Vous évoquez souvent le temps qui passe vite. Est-ce que votre frénésie de voyages s’inscrit aussi dans une urgence de vivre?

Je vais avoir 57 ans en janvier, et c’est quelque chose qui me préoccupe beaucoup. Je me dis souvent que le temps passe vite et qu’il en reste de moins en moins. Mes amis ne sont même plus capables de m’entendre parler de ça. Les étapes de la vingtaine, de la trentaine et de la quarantain­e se sont bien passées. Mais, depuis que j’ai eu 50 ans, quelque chose a changé. Je me suis réveillé un matin en me disant qu’il me restait moins de temps, et qu’il fallait en profiter.
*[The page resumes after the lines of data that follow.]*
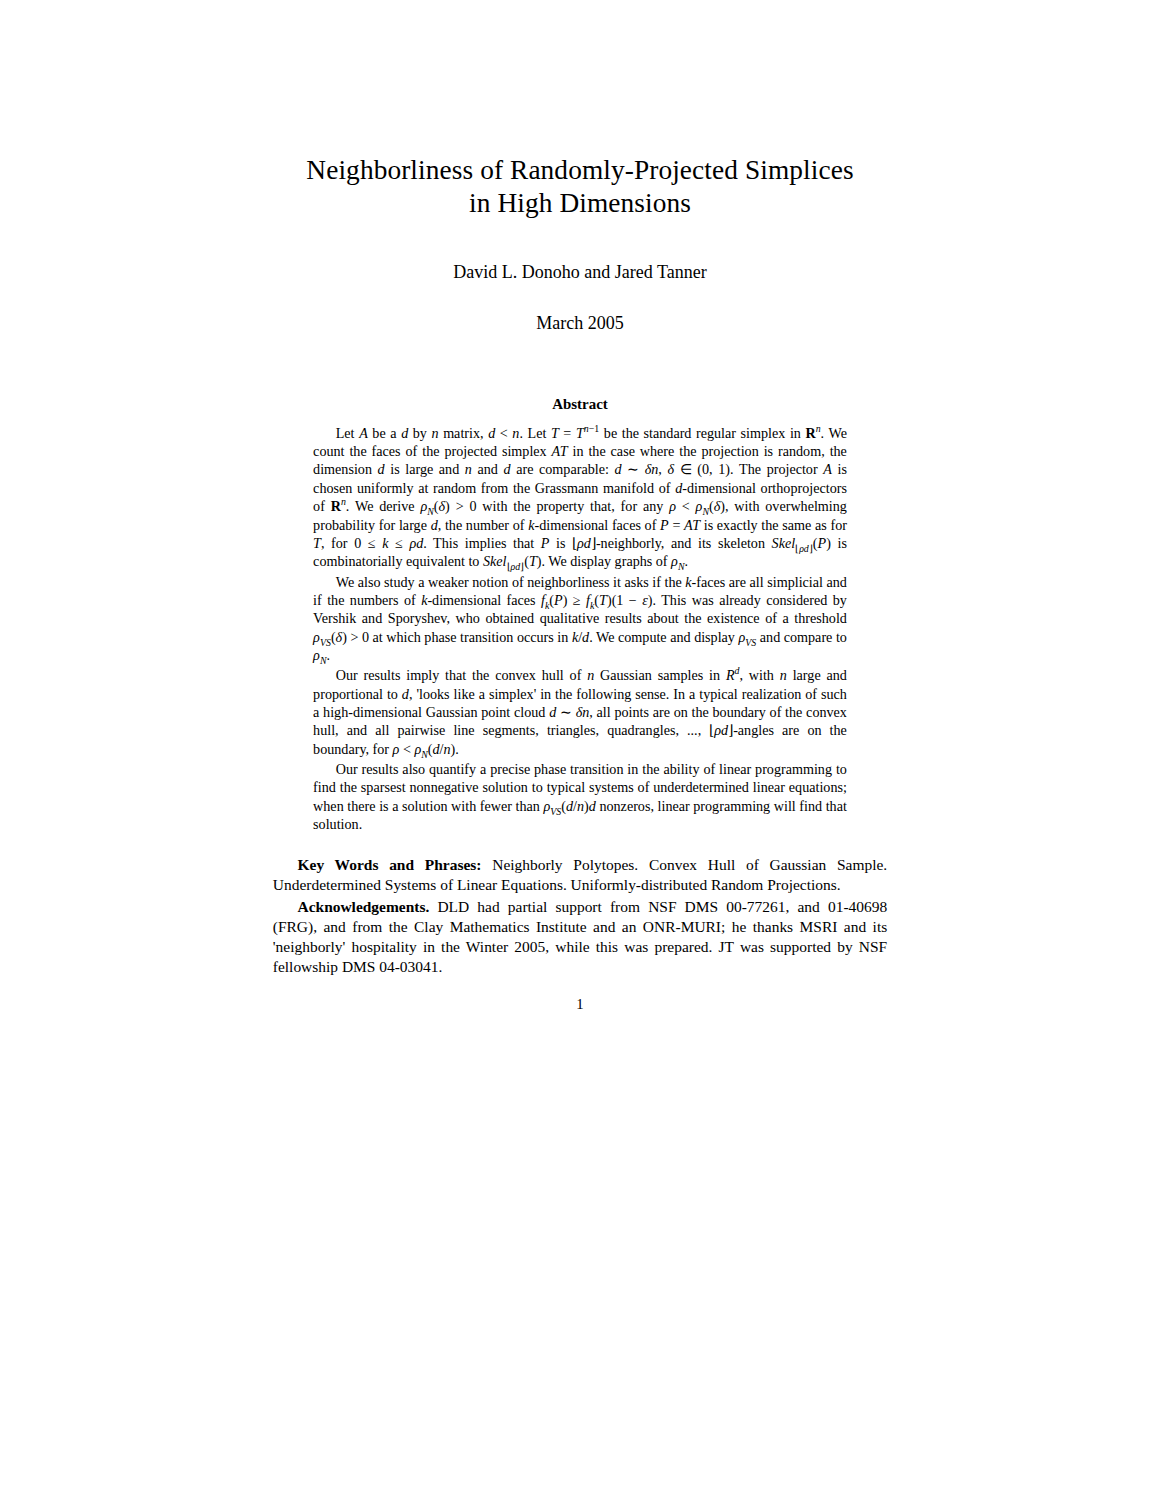Neighborliness of Randomly-Projected Simplices
in High Dimensions
David L. Donoho and Jared Tanner
March 2005
Abstract
Let A be a d by n matrix, d < n. Let T = Tn−1 be the standard regular simplex in Rn. We count the faces of the projected simplex AT in the case where the projection is random, the dimension d is large and n and d are comparable: d ∼ δn, δ ∈ (0, 1). The projector A is chosen uniformly at random from the Grassmann manifold of d-dimensional orthoprojectors of Rn. We derive ρN(δ) > 0 with the property that, for any ρ < ρN(δ), with overwhelming probability for large d, the number of k-dimensional faces of P = AT is exactly the same as for T, for 0 ≤ k ≤ ρd. This implies that P is ⌊ρd⌋-neighborly, and its skeleton Skel⌊ρd⌋(P) is combinatorially equivalent to Skel⌊ρd⌋(T). We display graphs of ρN.
We also study a weaker notion of neighborliness it asks if the k-faces are all simplicial and if the numbers of k-dimensional faces fk(P) ≥ fk(T)(1 − ε). This was already considered by Vershik and Sporyshev, who obtained qualitative results about the existence of a threshold ρVS(δ) > 0 at which phase transition occurs in k/d. We compute and display ρVS and compare to ρN.
Our results imply that the convex hull of n Gaussian samples in Rd, with n large and proportional to d, 'looks like a simplex' in the following sense. In a typical realization of such a high-dimensional Gaussian point cloud d ∼ δn, all points are on the boundary of the convex hull, and all pairwise line segments, triangles, quadrangles, ..., ⌊ρd⌋-angles are on the boundary, for ρ < ρN(d/n).
Our results also quantify a precise phase transition in the ability of linear programming to find the sparsest nonnegative solution to typical systems of underdetermined linear equations; when there is a solution with fewer than ρVS(d/n)d nonzeros, linear programming will find that solution.
Key Words and Phrases: Neighborly Polytopes. Convex Hull of Gaussian Sample. Underdetermined Systems of Linear Equations. Uniformly-distributed Random Projections.
Acknowledgements. DLD had partial support from NSF DMS 00-77261, and 01-40698 (FRG), and from the Clay Mathematics Institute and an ONR-MURI; he thanks MSRI and its 'neighborly' hospitality in the Winter 2005, while this was prepared. JT was supported by NSF fellowship DMS 04-03041.
1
En plus, dans ma tête, je n’ai pas cet âge-là. Je pense en effet que dans le voyage, il y a une urgence de vivre, une sorte de gourmandis­e de la vie qui fait que je veux en voir le plus possible, parce que je ne sais pas combien de temps je vais encore être sur terre. Il y a plein de trucs à découvrir et à voir, et plein d’endroits où j’aime retourner parce que je m’y sens bien. Je veux maximiser le temps qui me reste. Mon père est mort en 2008, et ma mère est entrée en résidence il y a six mois alors qu’elle était encore indépendan­te. J’ai l’impression que je n’ai plus le temps.

«J’aime voyager seul, j’ai la solitude heureuse.»